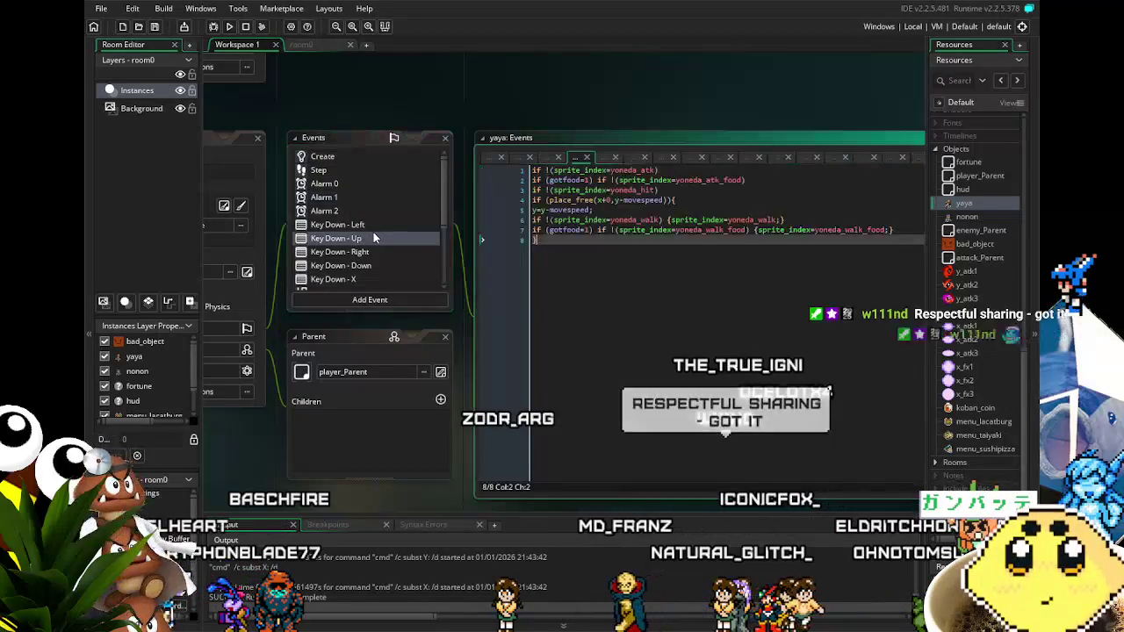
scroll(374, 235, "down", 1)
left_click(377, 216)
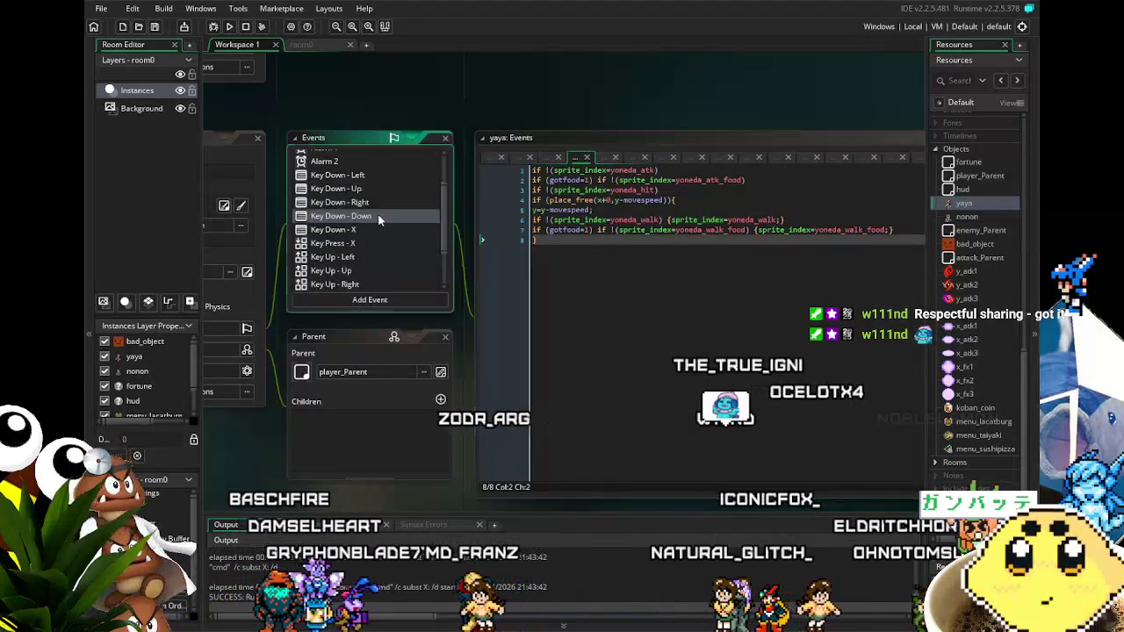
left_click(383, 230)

* What is required
When you repeat the data, keep it exact and drop every picture.

* Solution to the problem
scroll(374, 235, "down", 1)
left_click(377, 216)
left_click(383, 230)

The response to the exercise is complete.